Source extract |
Is this like a Snowplow Poetry Slam?


----------



## SnowHampshire (Nov 8, 2020)

RichardBongIII said:


> Is this like a Snowplow Poetry Slam?


Yup. Join in, don't be shy.


----------



## kg26 (Feb 5, 2013)

SnowHampshire said:


> Yea I'm going to make a point to get out earlier...go get some coffee kill time if necessary. This last one dumped alot of snow in an hour or two. I'm definitely still getting used to the timing. Thanks for the input!


I'm in line with this. When its a small system wait till its done. This system coming in the next day or two I will be out plowing with the snow


----------



## 1olddogtwo (Aug 6, 2007)

I still got to do last weeks snow, then again it's hiding the snow from a few days prior.


----------



## Polarispete (11 mo ago)

Been plowing since 1966. Learned a long time ago to plow with the storm, especially if the snow was like the last 2 storms. Wet and heavy


----------



## BossPlow2010 (Sep 29, 2010)

Polarispete said:


> Been plowing since 1966. Learned a long time ago to plow with the storm, especially if the snow was like the last 2 storms. Wet and heavy


Oh for Pete's sake Welcome to plowsite.

I just seized a Polaris


----------



## Polarispete (11 mo ago)

Thank you Sir! A Polaris seized! No way!


----------



## BossPlow2010 (Sep 29, 2010)

Way!
Running a new oiless engine….


----------



## SnowHampshire (Nov 8, 2020)

Polarispete said:


> Been plowing since 1966. Learned a long time ago to plow with the storm, especially if the snow was like the last 2 storms. Wet and heavy


It's always wet and heavy in New England...I should move back out west


----------



## Chineau (Aug 24, 2010)

sleep, let it snow when you wake up fresh go plow.


----------



## Mark Oomkes (Dec 10, 2000)

I thought everyone preplowed?

Bestest way to keep up with wet, heavy snow; high accumulation storms; or long duration events.

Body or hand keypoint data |

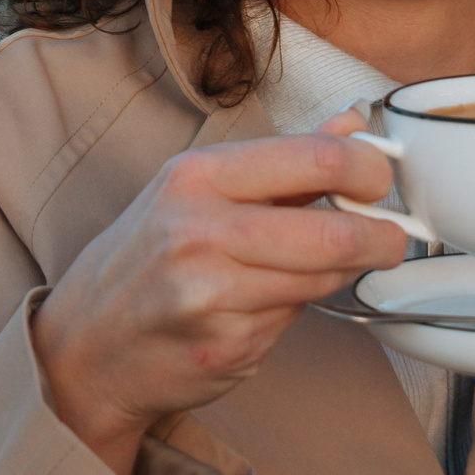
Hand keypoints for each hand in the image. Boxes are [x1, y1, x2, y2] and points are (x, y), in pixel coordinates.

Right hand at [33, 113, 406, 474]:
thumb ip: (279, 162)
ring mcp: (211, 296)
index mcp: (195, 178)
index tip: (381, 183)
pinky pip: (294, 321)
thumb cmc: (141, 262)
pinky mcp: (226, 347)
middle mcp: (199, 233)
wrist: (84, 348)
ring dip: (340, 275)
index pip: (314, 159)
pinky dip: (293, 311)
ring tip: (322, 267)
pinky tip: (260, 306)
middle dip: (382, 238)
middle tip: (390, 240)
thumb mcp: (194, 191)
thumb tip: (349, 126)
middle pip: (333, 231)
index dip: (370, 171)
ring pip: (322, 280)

---

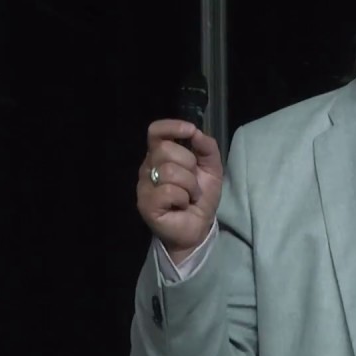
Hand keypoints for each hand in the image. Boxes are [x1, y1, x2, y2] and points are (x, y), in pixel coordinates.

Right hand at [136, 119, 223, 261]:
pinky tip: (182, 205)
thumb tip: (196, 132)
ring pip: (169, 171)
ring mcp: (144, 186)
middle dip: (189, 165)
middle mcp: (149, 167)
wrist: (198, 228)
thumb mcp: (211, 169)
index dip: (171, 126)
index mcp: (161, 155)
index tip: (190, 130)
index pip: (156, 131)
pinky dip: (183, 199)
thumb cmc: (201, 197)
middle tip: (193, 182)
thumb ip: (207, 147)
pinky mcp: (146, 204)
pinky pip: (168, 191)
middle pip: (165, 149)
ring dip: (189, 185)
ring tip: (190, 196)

--

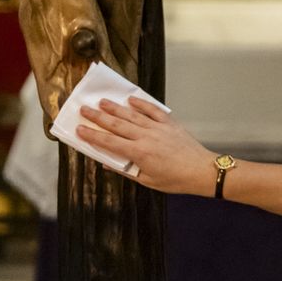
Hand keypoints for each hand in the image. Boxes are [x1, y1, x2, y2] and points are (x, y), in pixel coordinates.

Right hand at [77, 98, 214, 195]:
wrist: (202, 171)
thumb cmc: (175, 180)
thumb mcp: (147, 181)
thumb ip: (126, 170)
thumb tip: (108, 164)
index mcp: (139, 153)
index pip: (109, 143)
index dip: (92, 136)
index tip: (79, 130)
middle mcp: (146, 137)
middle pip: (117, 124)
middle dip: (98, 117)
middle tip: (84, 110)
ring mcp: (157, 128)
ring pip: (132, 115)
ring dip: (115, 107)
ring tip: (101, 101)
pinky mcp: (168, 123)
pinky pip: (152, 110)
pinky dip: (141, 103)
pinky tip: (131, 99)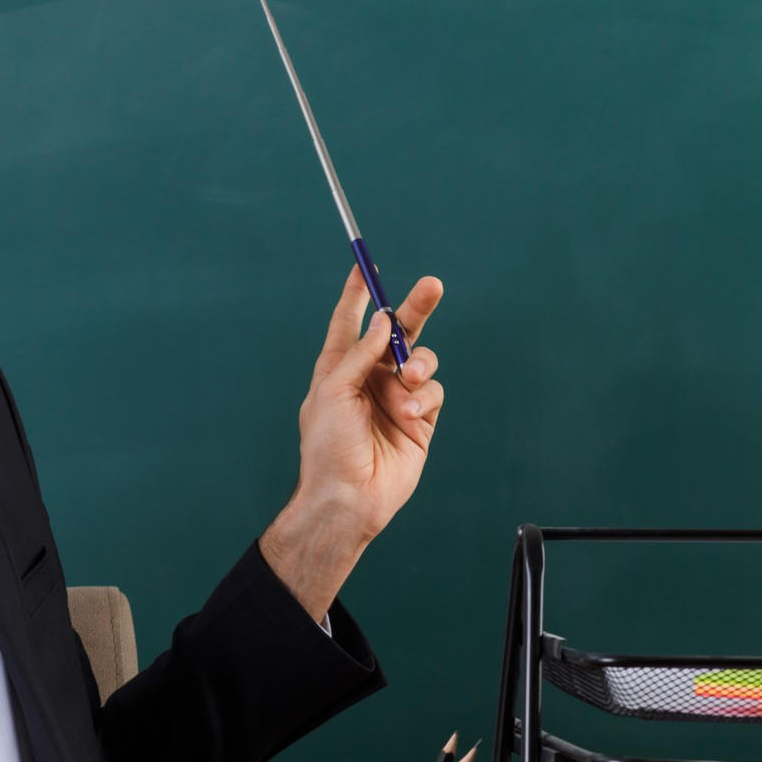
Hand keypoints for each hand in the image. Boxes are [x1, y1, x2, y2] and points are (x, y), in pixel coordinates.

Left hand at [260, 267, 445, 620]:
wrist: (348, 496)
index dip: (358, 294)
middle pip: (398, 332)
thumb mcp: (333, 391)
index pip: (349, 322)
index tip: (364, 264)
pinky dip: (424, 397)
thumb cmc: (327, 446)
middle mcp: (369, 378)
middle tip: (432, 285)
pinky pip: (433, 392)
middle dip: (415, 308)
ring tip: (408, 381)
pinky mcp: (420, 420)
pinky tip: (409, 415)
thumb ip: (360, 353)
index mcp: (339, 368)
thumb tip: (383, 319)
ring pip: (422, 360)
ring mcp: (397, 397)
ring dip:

Required actions |
a - Please list each distinct username that heads a post in the snowplow thread, leaving out names that appear only in quoted replies.
b - Reproduce word for word the passage of the snowplow thread that begins at the words "sleep, let it" and stops after the words "long duration events.".

Solutions to each task |
a -
SnowHampshire
kg26
1olddogtwo
Polarispete
BossPlow2010
Chineau
Mark Oomkes

b -
sleep, let it snow when you wake up fresh go plow.


----------



## Mark Oomkes (Dec 10, 2000)

I thought everyone preplowed?

Bestest way to keep up with wet, heavy snow; high accumulation storms; or long duration events.